Activity =
Across the entries below, how many lines contain the word "Iglesias"? Give the number alone.
--- Dataset Enclosed Below ---
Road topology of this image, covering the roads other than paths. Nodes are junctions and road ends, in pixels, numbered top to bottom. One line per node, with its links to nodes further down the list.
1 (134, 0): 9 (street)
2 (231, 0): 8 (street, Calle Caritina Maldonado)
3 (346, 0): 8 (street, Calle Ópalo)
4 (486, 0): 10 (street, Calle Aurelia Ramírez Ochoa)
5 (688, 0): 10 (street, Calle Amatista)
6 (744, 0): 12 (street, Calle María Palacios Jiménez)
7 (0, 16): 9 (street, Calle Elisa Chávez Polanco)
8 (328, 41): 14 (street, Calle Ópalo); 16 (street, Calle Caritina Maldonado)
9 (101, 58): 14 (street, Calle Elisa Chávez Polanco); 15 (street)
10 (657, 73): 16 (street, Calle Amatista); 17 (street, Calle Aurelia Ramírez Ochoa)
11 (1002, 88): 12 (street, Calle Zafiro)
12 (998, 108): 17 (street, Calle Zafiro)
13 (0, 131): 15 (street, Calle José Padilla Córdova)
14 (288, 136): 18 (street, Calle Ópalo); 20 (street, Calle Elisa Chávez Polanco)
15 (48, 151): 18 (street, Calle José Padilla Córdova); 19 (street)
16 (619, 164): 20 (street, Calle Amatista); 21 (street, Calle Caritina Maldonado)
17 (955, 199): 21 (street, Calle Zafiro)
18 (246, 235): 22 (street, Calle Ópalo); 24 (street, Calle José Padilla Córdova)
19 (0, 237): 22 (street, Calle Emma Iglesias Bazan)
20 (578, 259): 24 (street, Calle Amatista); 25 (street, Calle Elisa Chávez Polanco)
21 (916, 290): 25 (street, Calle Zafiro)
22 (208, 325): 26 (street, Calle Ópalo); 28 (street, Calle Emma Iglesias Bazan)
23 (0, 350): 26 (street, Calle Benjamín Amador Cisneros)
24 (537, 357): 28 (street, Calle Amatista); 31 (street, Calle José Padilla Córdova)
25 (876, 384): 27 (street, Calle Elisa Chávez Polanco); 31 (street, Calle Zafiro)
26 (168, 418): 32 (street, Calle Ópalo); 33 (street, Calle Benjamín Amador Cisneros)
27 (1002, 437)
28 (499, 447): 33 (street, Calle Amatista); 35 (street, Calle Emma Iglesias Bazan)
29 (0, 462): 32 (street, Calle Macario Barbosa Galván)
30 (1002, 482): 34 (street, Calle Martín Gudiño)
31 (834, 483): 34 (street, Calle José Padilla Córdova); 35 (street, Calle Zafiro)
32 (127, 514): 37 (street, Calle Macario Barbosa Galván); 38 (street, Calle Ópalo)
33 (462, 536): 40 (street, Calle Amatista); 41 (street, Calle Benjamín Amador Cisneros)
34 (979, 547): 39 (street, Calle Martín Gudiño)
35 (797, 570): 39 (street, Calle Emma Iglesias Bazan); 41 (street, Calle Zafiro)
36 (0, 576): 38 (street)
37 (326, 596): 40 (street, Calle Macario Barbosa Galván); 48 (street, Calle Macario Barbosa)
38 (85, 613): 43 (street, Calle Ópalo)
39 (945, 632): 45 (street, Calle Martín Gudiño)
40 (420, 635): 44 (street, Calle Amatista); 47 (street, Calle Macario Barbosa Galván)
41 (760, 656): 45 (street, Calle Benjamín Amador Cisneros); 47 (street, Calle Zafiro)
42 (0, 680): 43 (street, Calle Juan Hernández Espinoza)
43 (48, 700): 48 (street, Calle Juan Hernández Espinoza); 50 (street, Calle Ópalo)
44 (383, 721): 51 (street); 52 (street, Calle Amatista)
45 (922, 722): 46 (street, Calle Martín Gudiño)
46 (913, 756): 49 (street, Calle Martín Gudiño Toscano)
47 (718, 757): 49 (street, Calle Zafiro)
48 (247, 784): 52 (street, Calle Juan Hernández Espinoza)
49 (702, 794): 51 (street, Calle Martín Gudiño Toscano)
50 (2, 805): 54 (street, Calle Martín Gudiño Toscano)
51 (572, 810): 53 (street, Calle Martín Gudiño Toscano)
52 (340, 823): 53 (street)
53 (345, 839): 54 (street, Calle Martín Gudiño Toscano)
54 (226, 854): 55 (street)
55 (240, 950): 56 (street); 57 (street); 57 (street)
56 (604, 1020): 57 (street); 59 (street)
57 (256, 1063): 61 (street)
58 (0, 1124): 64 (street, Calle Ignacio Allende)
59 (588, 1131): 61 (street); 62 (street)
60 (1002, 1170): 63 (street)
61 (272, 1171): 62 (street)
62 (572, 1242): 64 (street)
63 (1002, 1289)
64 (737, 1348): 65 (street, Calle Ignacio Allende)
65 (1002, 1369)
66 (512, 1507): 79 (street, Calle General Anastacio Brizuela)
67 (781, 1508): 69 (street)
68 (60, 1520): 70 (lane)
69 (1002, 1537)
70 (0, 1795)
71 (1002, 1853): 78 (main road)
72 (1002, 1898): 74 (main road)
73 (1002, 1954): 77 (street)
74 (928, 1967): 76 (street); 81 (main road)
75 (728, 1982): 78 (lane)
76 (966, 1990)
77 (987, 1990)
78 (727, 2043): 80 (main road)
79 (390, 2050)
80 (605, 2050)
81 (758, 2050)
--- End of Enclosed Dataset ---
Answer box =
4